▶ **About this exercise**: Print the lines word for word, starting at the first line and ending at the line that contains "arme de manera", with both of those lines included.

——————————

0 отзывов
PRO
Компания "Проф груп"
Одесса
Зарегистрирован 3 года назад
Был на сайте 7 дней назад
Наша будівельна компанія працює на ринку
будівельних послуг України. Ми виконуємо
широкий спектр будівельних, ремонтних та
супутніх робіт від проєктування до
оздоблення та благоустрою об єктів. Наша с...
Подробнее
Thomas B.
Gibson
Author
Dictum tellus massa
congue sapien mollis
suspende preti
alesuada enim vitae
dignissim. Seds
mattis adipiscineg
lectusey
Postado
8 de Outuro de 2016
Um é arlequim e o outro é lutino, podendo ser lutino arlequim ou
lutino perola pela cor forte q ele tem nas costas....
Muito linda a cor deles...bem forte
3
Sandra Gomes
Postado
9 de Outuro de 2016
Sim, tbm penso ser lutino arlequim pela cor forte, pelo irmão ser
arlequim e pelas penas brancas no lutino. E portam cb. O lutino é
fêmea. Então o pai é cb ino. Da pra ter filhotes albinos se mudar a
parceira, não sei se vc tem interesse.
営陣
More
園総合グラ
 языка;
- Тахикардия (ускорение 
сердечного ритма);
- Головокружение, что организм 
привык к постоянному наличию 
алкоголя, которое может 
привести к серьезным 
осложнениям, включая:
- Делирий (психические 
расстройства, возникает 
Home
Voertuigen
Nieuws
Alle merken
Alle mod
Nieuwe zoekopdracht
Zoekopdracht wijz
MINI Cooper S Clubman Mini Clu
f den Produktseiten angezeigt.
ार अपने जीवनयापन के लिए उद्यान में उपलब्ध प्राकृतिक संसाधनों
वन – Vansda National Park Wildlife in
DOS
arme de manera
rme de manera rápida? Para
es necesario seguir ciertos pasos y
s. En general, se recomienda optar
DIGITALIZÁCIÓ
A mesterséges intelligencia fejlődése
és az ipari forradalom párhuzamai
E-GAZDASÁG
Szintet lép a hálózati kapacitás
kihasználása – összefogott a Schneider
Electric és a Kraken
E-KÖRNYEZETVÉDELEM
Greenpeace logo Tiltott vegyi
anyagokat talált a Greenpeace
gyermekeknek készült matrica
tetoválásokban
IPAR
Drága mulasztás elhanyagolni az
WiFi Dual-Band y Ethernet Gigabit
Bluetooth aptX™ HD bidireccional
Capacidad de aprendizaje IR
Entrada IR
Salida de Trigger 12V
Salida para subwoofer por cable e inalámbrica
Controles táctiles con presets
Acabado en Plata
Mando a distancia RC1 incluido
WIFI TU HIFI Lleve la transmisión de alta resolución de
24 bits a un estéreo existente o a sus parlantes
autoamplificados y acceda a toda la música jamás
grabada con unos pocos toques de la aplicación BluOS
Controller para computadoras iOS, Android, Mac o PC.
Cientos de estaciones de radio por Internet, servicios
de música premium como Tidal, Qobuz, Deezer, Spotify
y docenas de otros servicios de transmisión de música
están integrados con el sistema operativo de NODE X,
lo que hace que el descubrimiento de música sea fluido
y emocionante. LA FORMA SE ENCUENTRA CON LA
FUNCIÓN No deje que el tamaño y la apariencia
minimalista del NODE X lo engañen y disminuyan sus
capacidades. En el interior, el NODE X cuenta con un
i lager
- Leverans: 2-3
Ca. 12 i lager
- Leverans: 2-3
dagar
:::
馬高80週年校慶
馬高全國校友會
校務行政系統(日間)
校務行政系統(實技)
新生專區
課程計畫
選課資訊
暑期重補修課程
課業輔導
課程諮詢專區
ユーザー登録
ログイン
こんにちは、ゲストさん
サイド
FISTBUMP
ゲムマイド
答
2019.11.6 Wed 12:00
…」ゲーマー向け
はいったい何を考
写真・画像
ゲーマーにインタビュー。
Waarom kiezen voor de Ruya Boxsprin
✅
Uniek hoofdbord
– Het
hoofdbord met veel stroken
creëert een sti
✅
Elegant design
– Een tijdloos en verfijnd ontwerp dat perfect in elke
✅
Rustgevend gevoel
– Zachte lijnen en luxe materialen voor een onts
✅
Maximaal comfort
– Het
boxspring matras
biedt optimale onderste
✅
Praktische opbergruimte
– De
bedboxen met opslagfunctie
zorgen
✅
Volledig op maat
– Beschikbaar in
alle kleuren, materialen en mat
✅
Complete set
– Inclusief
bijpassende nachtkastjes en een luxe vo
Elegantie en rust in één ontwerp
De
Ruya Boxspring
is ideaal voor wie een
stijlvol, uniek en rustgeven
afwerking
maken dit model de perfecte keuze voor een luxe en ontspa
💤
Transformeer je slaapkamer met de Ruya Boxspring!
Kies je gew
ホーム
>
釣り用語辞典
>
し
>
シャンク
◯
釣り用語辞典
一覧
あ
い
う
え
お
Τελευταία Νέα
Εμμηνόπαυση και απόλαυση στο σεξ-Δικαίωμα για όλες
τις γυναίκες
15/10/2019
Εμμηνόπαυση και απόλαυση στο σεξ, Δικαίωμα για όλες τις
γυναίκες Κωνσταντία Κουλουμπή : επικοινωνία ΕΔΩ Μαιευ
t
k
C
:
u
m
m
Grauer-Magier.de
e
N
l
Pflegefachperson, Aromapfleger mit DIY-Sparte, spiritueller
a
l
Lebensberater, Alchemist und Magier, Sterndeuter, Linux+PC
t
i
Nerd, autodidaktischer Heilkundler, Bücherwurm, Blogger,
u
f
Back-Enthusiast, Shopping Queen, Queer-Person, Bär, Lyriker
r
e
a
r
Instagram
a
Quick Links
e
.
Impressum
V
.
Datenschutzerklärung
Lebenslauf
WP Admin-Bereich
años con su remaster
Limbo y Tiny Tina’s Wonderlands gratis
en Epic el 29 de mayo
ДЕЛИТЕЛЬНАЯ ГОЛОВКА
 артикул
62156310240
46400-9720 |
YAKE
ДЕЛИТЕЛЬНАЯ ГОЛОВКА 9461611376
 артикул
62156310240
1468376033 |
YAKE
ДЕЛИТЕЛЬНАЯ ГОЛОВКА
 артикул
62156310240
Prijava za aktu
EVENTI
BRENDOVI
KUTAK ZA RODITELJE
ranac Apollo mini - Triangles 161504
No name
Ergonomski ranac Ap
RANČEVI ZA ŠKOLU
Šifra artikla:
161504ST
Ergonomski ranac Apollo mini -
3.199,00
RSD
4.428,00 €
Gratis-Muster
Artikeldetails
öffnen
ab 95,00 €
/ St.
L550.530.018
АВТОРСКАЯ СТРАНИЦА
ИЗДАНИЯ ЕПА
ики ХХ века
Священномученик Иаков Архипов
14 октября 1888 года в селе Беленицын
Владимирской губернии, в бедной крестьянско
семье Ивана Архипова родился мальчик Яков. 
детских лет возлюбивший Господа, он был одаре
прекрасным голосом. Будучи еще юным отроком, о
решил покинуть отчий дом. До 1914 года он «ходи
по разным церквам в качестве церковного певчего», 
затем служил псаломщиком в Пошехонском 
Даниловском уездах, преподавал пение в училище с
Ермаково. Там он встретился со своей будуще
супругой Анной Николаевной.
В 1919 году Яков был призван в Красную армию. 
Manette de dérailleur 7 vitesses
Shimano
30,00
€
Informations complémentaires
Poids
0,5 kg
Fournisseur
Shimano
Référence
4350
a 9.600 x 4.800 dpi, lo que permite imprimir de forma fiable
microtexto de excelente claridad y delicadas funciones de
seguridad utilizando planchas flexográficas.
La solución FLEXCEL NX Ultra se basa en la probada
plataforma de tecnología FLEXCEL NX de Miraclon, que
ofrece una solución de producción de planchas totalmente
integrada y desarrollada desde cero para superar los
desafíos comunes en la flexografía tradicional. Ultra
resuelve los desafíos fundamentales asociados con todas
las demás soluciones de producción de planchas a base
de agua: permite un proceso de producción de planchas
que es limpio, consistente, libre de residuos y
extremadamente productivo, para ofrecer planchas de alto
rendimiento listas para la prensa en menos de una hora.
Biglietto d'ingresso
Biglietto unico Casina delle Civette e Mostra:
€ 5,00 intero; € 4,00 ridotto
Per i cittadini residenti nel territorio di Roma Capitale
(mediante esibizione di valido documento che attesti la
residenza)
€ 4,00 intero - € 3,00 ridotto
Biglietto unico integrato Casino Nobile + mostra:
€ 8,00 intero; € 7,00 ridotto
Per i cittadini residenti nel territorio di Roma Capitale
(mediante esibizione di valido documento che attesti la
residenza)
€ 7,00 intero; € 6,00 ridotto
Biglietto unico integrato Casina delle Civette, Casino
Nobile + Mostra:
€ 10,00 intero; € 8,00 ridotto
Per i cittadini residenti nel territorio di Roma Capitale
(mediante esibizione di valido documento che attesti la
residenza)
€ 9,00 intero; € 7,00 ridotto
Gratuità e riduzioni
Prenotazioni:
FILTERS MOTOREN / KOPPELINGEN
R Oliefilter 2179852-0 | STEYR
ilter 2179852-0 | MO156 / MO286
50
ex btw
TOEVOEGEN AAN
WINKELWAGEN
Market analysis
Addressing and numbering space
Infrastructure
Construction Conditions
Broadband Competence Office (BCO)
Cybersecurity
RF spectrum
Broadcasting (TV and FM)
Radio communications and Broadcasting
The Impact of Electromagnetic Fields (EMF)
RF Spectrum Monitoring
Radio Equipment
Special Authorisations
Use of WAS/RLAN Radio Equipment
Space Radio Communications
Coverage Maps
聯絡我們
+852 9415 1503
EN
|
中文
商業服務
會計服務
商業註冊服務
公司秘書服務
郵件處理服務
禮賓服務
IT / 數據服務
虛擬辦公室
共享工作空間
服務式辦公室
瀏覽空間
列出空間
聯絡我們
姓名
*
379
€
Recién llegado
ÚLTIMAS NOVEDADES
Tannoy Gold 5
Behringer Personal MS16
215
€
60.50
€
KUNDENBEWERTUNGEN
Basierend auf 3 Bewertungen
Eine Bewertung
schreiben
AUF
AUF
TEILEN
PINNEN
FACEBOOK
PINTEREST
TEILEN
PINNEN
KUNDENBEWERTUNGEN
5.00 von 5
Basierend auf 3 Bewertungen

——————————

▶ **Task output**:
0 отзывов
PRO
Компания "Проф груп"
Одесса
Зарегистрирован 3 года назад
Был на сайте 7 дней назад
Наша будівельна компанія працює на ринку
будівельних послуг України. Ми виконуємо
широкий спектр будівельних, ремонтних та
супутніх робіт від проєктування до
оздоблення та благоустрою об єктів. Наша с...
Подробнее
Thomas B.
Gibson
Author
Dictum tellus massa
congue sapien mollis
suspende preti
alesuada enim vitae
dignissim. Seds
mattis adipiscineg
lectusey
Postado
8 de Outuro de 2016
Um é arlequim e o outro é lutino, podendo ser lutino arlequim ou
lutino perola pela cor forte q ele tem nas costas....
Muito linda a cor deles...bem forte
3
Sandra Gomes
Postado
9 de Outuro de 2016
Sim, tbm penso ser lutino arlequim pela cor forte, pelo irmão ser
arlequim e pelas penas brancas no lutino. E portam cb. O lutino é
fêmea. Então o pai é cb ino. Da pra ter filhotes albinos se mudar a
parceira, não sei se vc tem interesse.
営陣
More
園総合グラ
 языка;
- Тахикардия (ускорение 
сердечного ритма);
- Головокружение, что организм 
привык к постоянному наличию 
алкоголя, которое может 
привести к серьезным 
осложнениям, включая:
- Делирий (психические 
расстройства, возникает 
Home
Voertuigen
Nieuws
Alle merken
Alle mod
Nieuwe zoekopdracht
Zoekopdracht wijz
MINI Cooper S Clubman Mini Clu
f den Produktseiten angezeigt.
ार अपने जीवनयापन के लिए उद्यान में उपलब्ध प्राकृतिक संसाधनों
वन – Vansda National Park Wildlife in
DOS
arme de manera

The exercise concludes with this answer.